Eurocom released the results of their Worldwide annual survey in March revealing some interesting trends and thoughts in the world of social media. The research identified that worldwide, one in five technology firms rejected a job applicant because of social media. However, data made available by BullHorn Reach suggested that in North America 91% of hiring managers screen potential candidates, using a combination of LinkedIn (48%), Twitter (53%) and most commonly Facebook (76%) throughout the hiring process. Of those screening, 69% did not hire a candidate due to what was discovered on a social media/online source.
In recent articles we read an increasing number of examples. One article spoke of a worker who was on disability leave and posted pictures of her zip lining in Mexico on Facebook and lost her job. While deception and fraud make for strong cases for dismissal, there is a mounting battle between people’s rights to express who they are during off-work hours and how they represent themselves and the company by what they share.
Two noteworthy examples for consideration. The first is a recruitment firm that placed a star candidate. The company announced the employees pending arrival and a curious co-worker wondered about the new hire and ‘googled’ them. They discovered in an obscure article over ten years ago that the candidate was trialed for murder, found guilty of manslaughter and had since been acquitted. The candidate lost the position. While the history, with an acquittal, should have had no bearing on the placement, the power of social media was stronger than individual rights.
Second is the event of a health care worker who provides in-home care for the elderly and incapacitated, providing basic services such as grooming, washing, feeding and other basic needs.

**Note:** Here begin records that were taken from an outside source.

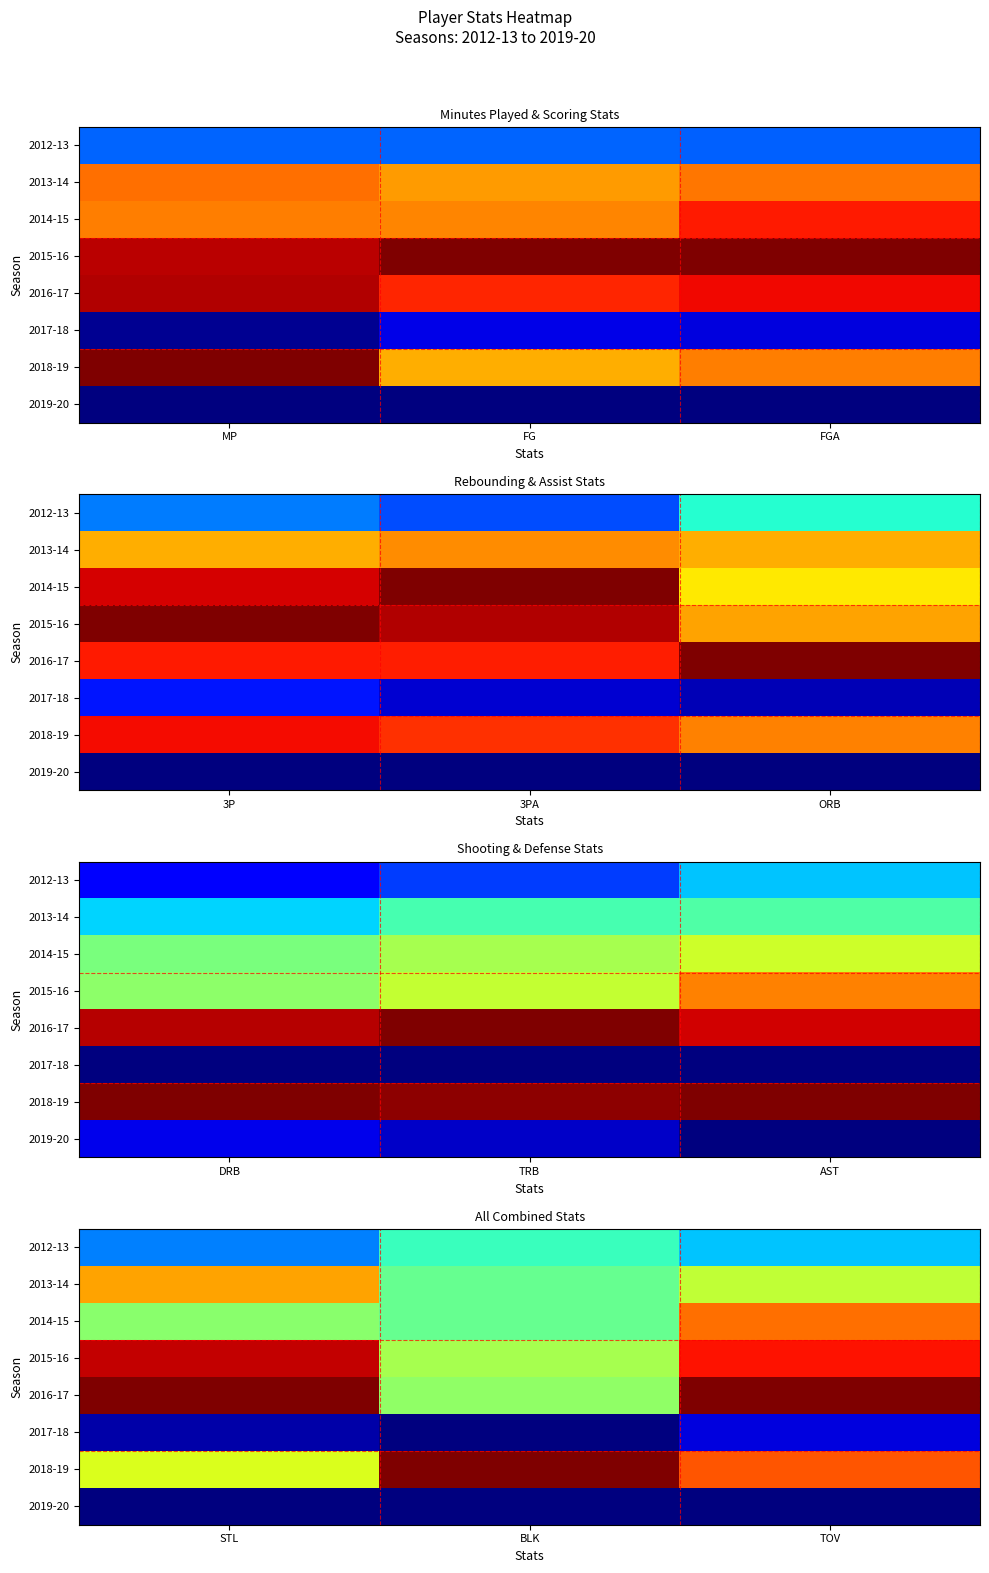

Rank the series by their maximum value, from lowest to highest.

2019-20, 2017-18, 2012-13, 2013-14, 2014-15, 2015-16, 2016-17, 2018-19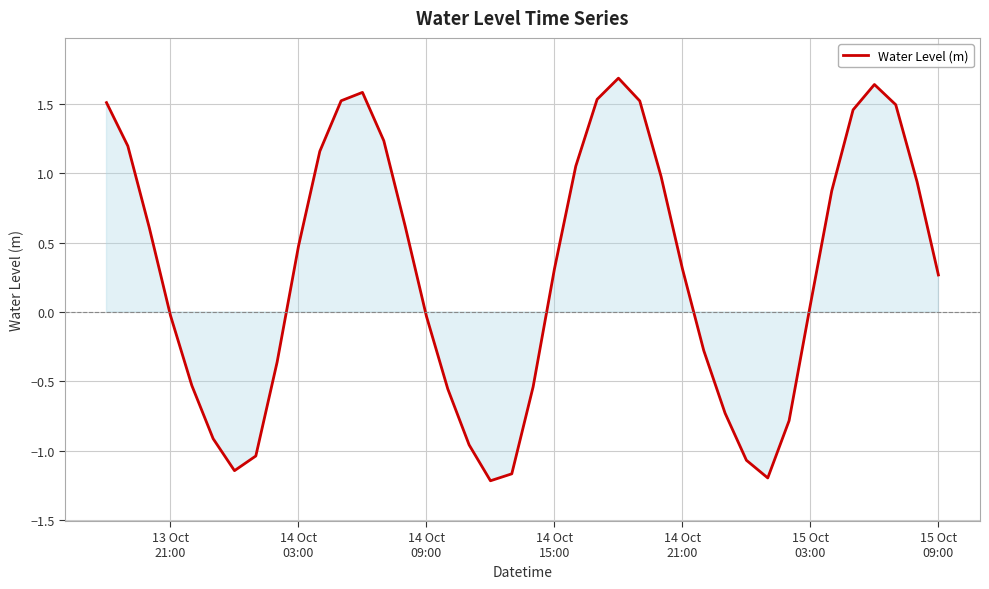

How many interior local peaks (higher than both neighbors) does the data have?

3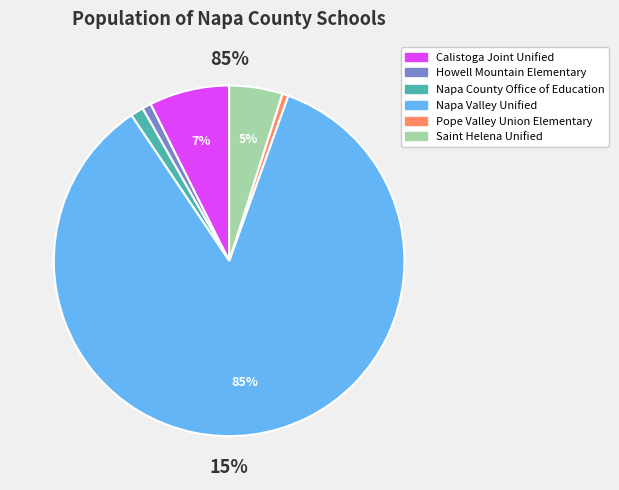

What percentage is the Howell Mountain Elementary slice, to the nearest percent?

1%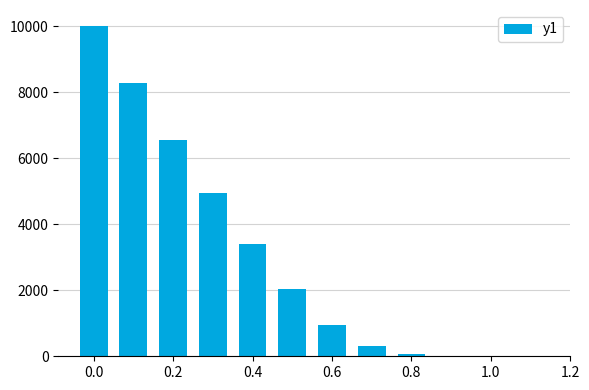

What is the maximum value shown in the chart?

9999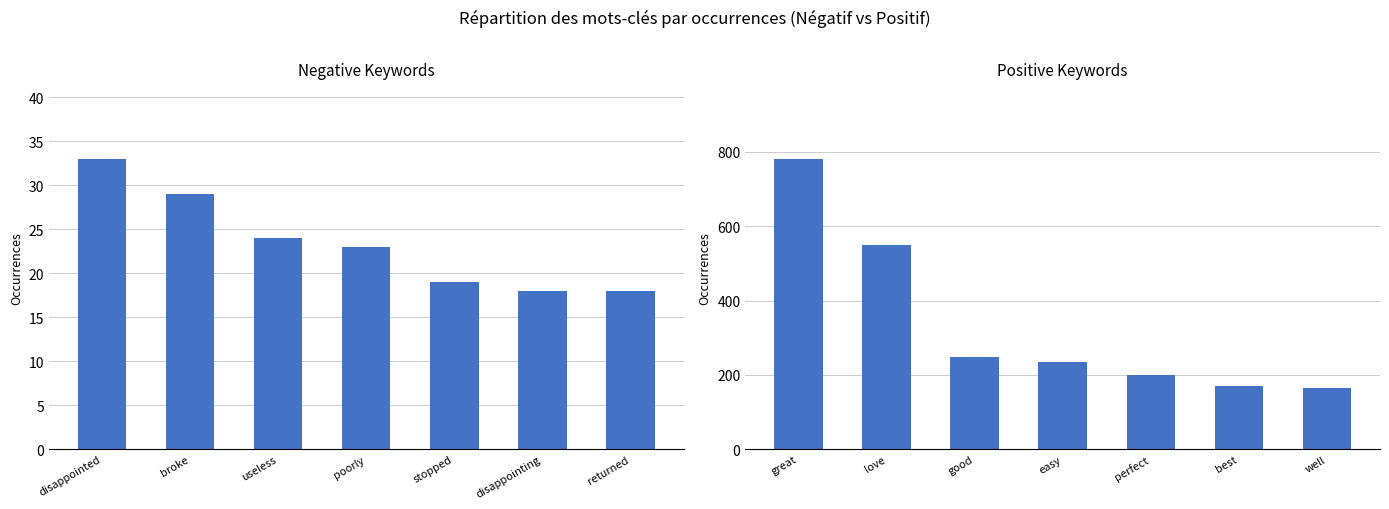

Rank the series by their maximum value, from highest to lowest.

Positive occurrences, Negative occurrences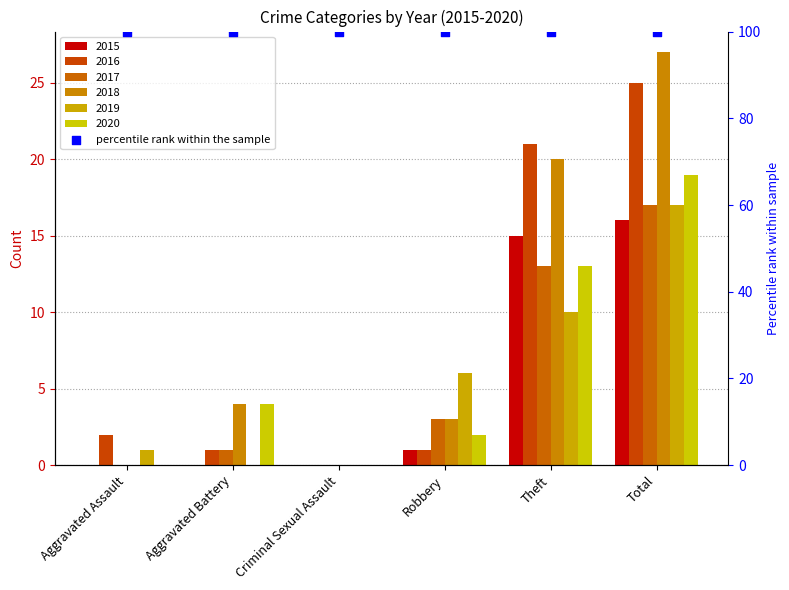

At how many categories does at least one series exceed 16?

2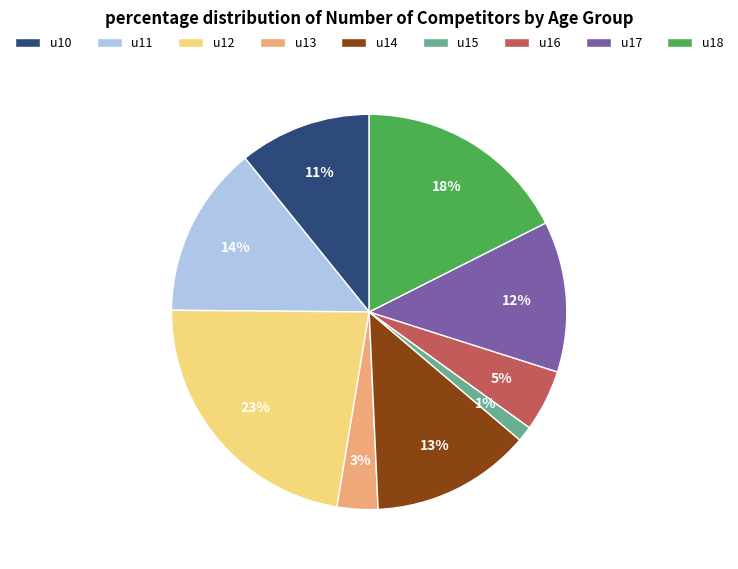

Does u12 account for over 50% of the chart?

No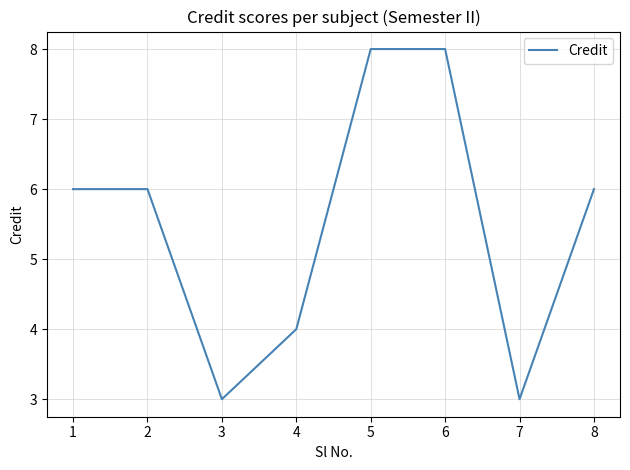

At which category does the data reach its first local valley?

3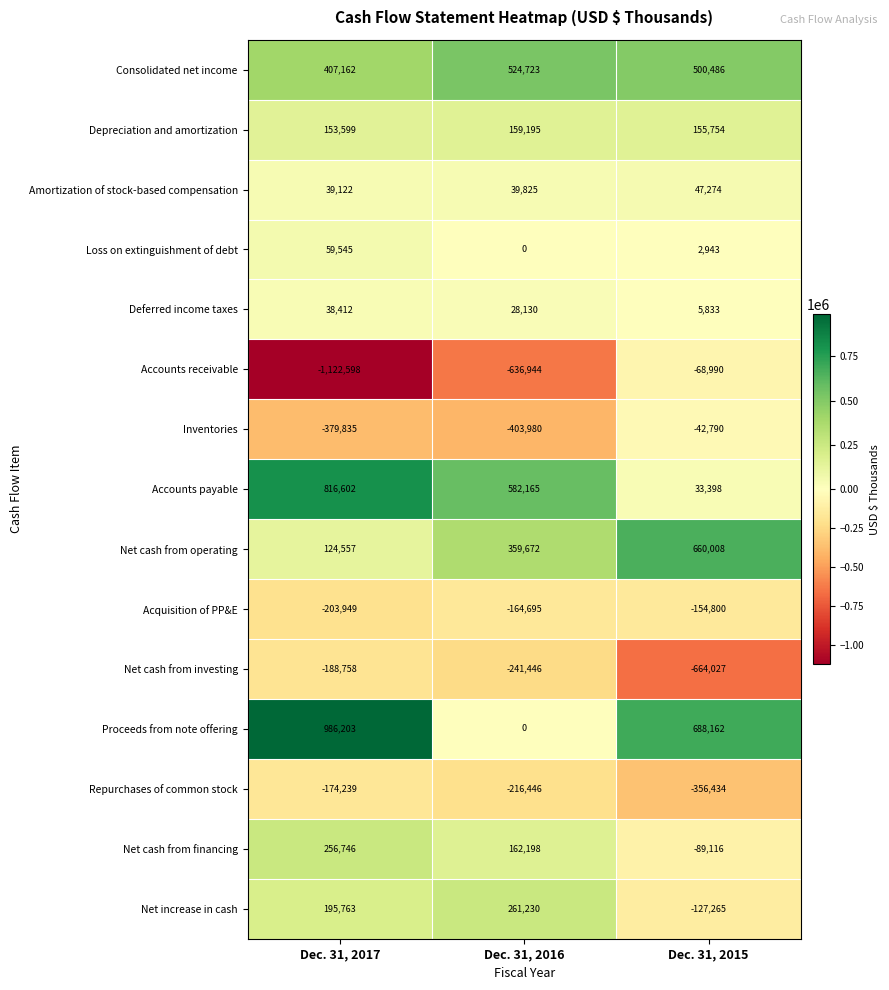

Where does the Proceeds from note offering series first go above 688162?

Dec. 31, 2017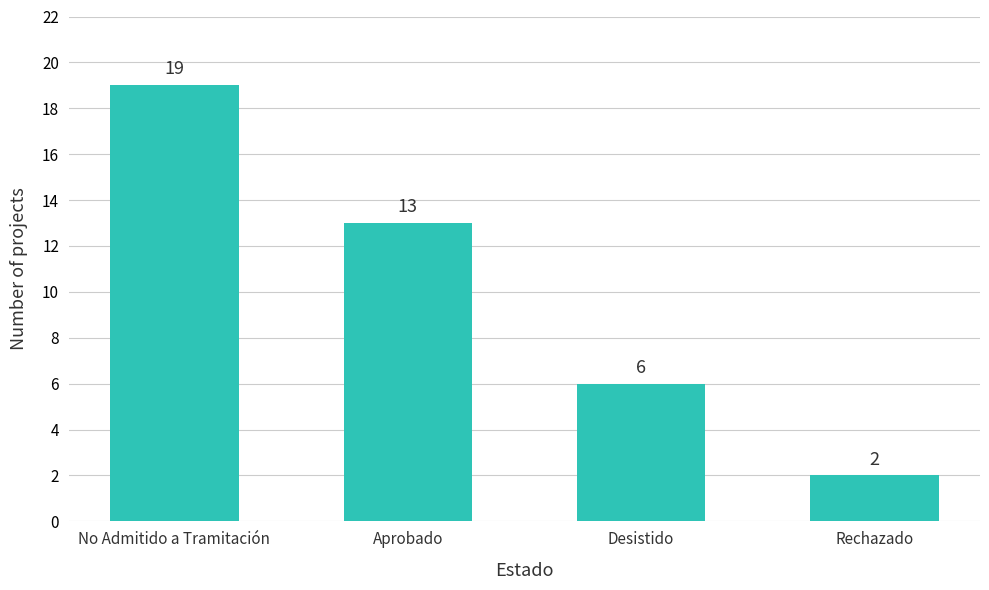

The chart shows a value of 4 at Aprobado. True or false?

False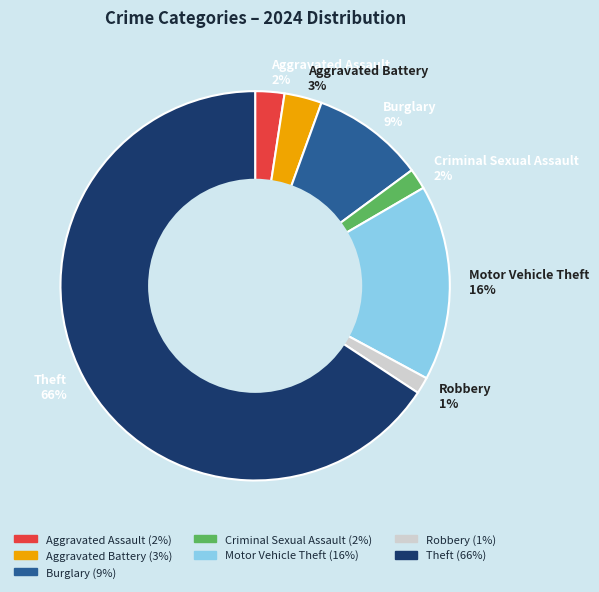

Count the number of slices in the pie.

7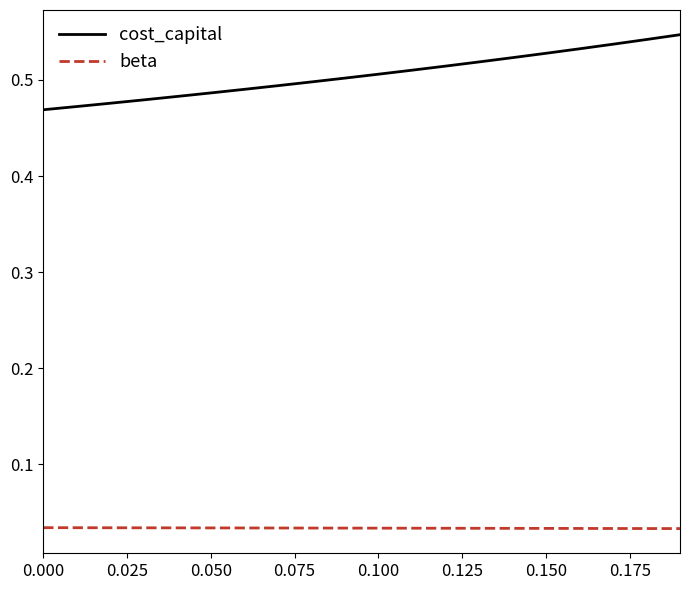

True or false: cost_capital and beta cross at least once.

False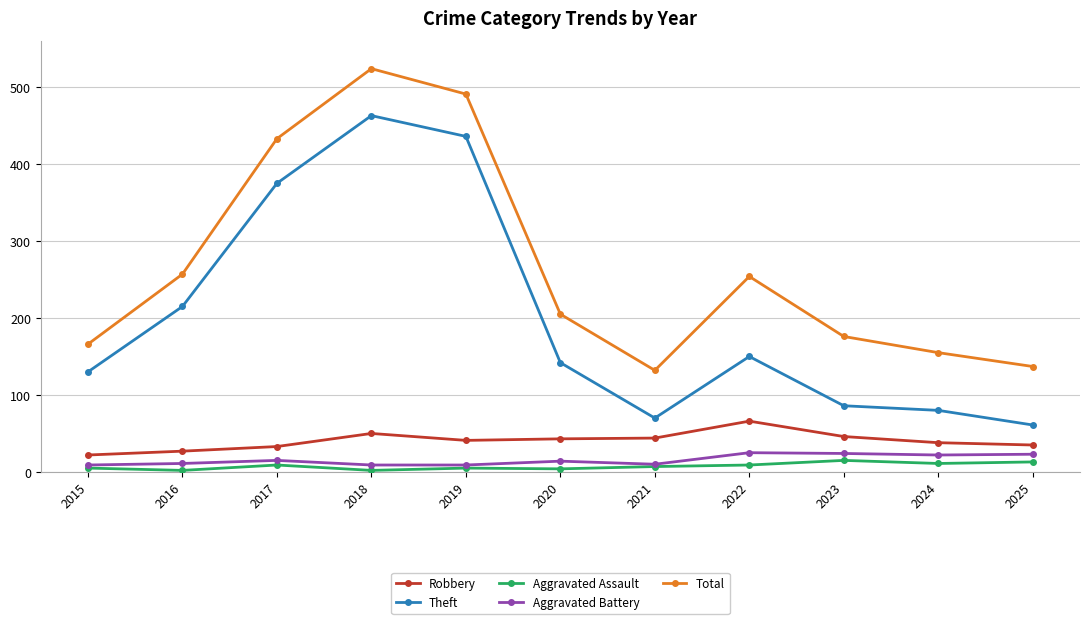

The Aggravated Assault series shows 4 at 2020. True or false?

True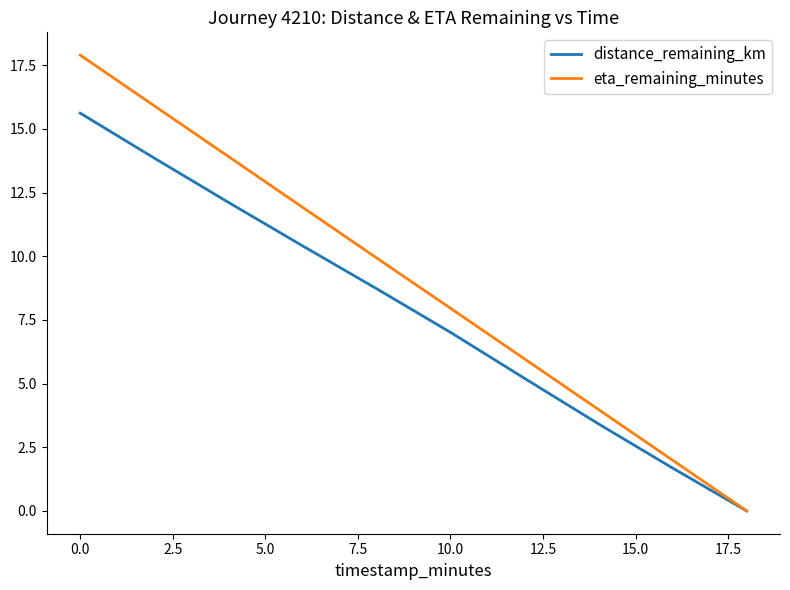

Reading left to right, what are all the values shown in this chart?

distance_remaining_km: 15.6	13.9	12.1	10.4	8.7	7.0	5.2	3.4	1.7	0.0
eta_remaining_minutes: 17.9	15.9	13.9	11.9	9.9	8.0	6.0	4.0	2.0	0.0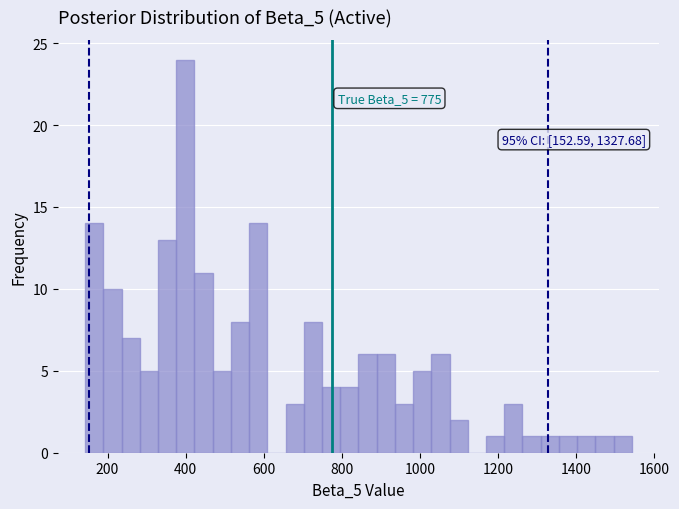

Around what value on the x-axis is the tallest bar? Give the approximate position of its centre, as read against the axis.

400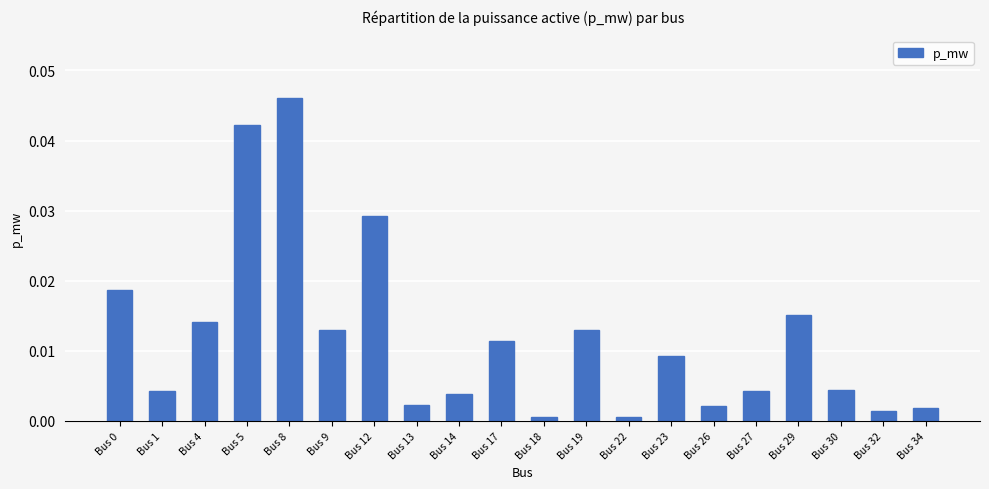

Which has a higher value, Bus 22 or Bus 32?

Bus 32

Outside of work she enjoys and engages in posting pictures and video of a pornographic nature on sites that are publically accessible. No laws are broken, but how does social online activity affect the moral value of the service and interaction with clients?
For hiring managers and organizations these situations become very difficult moral/legal dilemmas that challenge organizational policy and relations. For recruiters the waters continue to be messy, not just in how we evaluate but in how we coach our candidates. How far should we go in encouraging candidates to clean up their social media as we seek to represent them? We want to at minimum enable our candidates by suggesting they have a professional online presence. This approach is passive at best but getting any more aggressive can lead to consequences of privacy and rights. For example, if we suggest that employers may look at their social media and not hire if they see pictures of the candidate ‘drinking with friends,’ and then the candidate is not hired there may be ground for recourse. Why? Because one cannot legally be rejected a candidate for this reason and an indication of this as the reason is a very slippery slope for hiring managers and recruiters as we directly or indirectly act as agents of the candidates.
We know from research that inappropriate photos account for 11% of candidate rejections of those who have rejected after screening social media. Inappropriate comments account for another 11%, 9% for content about drinking, 10% for comments on drug use, and the list goes on. Some of the more legitimate reasons for candidate rejection such as discriminatory comments, poor communication, comments about previous employers, sharing confidential information, and lying about qualifications exist, however, legitimate does not mean legal. Where does one draw the line and how strong and legal is the case by the hiring managers?
The data exists to help candidates and job seekers improve their chances at getting the job of their choice, the question is how much can be shared and disseminated to those searching without creating legal concerns for recruiters and hiring managers? It is one thing for a job seeker to discover the facts, but to advise them may make recruiters accountable. Tread cautiously is the best advice, and wherever possible, educate generally without advising specifically. It is up to you to determine what constitutes general and specific - or seek legal counsel.